Bürgermeisterwahl in Vechta

Man stelle sich das einmal vor:

Wir leben in der Mustergemeinde Clausdal. Klein und beschaulich liegt sie hinter den sieben Bergen und beherbergt zehn wahlberechtigte Bürger. Und einer von ihnen, der braungebrannte und weltmännisch wirkende Helge, ist Bürgermeisterkandidat. Nur er, denn sein Freund wollte nicht mehr und hat deshalb schmollend seine Kandidatur zurückgezogen, um seinem Spezi Helge keine Stimmen wegzunehmen. Klingt komisch, ist aber so.

Der Tag der Wahl ist gekommen und im Wahllokal (Clausdal hat nur eins, was ja auch reicht) liegen die Stimmzettel aus:

Fall 1:

Alle Wahlberechtigten gehen zur Wahl. Helge wählt sich selbst (im Andenken an Adenauer), sein Nachbar wählt ihn auch. Drei Bürger streichen den Namen Helge durch und wollen lieber Donald Duck, die anderen fünf kreuzen nichts an.

Bei der Auszählung kommt es zu folgenden Werten:  Wahlbeteiligung 100%, ungültige Stimmen 30%, für Helge 20%, Enthaltungen 50%.

HELGE IST BÜRGERMEISTER!

Fall 2:

Alle gehen zur Wahl, aber außer Helge drücken sie ihren Unmut aus, indem sie nichts ankreuzen.

Bei der Auszählung ergeben sich folgende Werte: Wahlbeteiligung 100%, ungültige Stimmen- keine, für Helge 10%, Enthaltungen 90%.

HELGE IST BÜRGERMEISTER!

Fall 3:

Das ist wohl der absurdeste. Die Bürger von Clausdal fanden das Gerangel im Vorfeld der Wahl so abstrus, dass sie beschlossen, nicht daran teilzunehmen. Bis auf Helge blieben alle zu Hause. Der wählte sich natürlich wieder selbst.

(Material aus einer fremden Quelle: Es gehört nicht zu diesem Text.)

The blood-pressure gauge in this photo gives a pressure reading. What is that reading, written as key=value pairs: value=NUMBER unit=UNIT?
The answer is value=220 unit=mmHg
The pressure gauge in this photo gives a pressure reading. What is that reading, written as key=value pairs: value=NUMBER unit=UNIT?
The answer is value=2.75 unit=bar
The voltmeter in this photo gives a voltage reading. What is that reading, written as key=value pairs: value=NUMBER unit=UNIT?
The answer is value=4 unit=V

Die Auszählung ergab dann: Wahlbeteiligung 10%, ungültige Stimmen – keine, für Helge 100%, Enthaltungen – keine

HELGE IST MIT GROSSEM RÜCKHALT AUS DER GEMEINDE BÜRGERMEISTER! ABER NUR, WEIL ER DER EINIZIGE IST, DER SICH GUT FINDET!!!!

Die Liste der Fallbeispiele ließe sich endlos fortsetzen.

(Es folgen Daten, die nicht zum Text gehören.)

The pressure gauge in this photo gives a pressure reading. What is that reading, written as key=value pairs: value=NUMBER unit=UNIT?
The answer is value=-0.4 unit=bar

Deutlich aber wird dadurch eins: Wenn es nicht gelingt, einen Kandidaten ins Rennen zu schicken, der eine Alternative zum Kandidaten der CDU darstellt, dann hat das, was sich im September bei der Bürgermeisterwahl abspielen wird, mit Demokratie und einer echten Wahl nicht mehr viel zu tun. Denn bei der Wahl zum Kandidaten für das Bürgermeisteramt haben gerade einmal 301 Personen für ihn gestimmt. Nun reicht im September unter Umständen seine eigene Stimme, um die letzte Hürde vor dem Amtssessel des Bürgermeisters im Rathaus zu überwinden. Und dann sitzt er da — warm und trocken und vor allem: lange!

Oder es kommt Fall 4:

Alle gehen zu Wahl, Helge wählt sich selbst, sein Freund wählt ihn auch und ebenso der Nachbar. Aber alle anderen Bewohner von Clausdal kreuzen NEIN an. Tja, liebe Bürgerinnen und Bürger … und nun?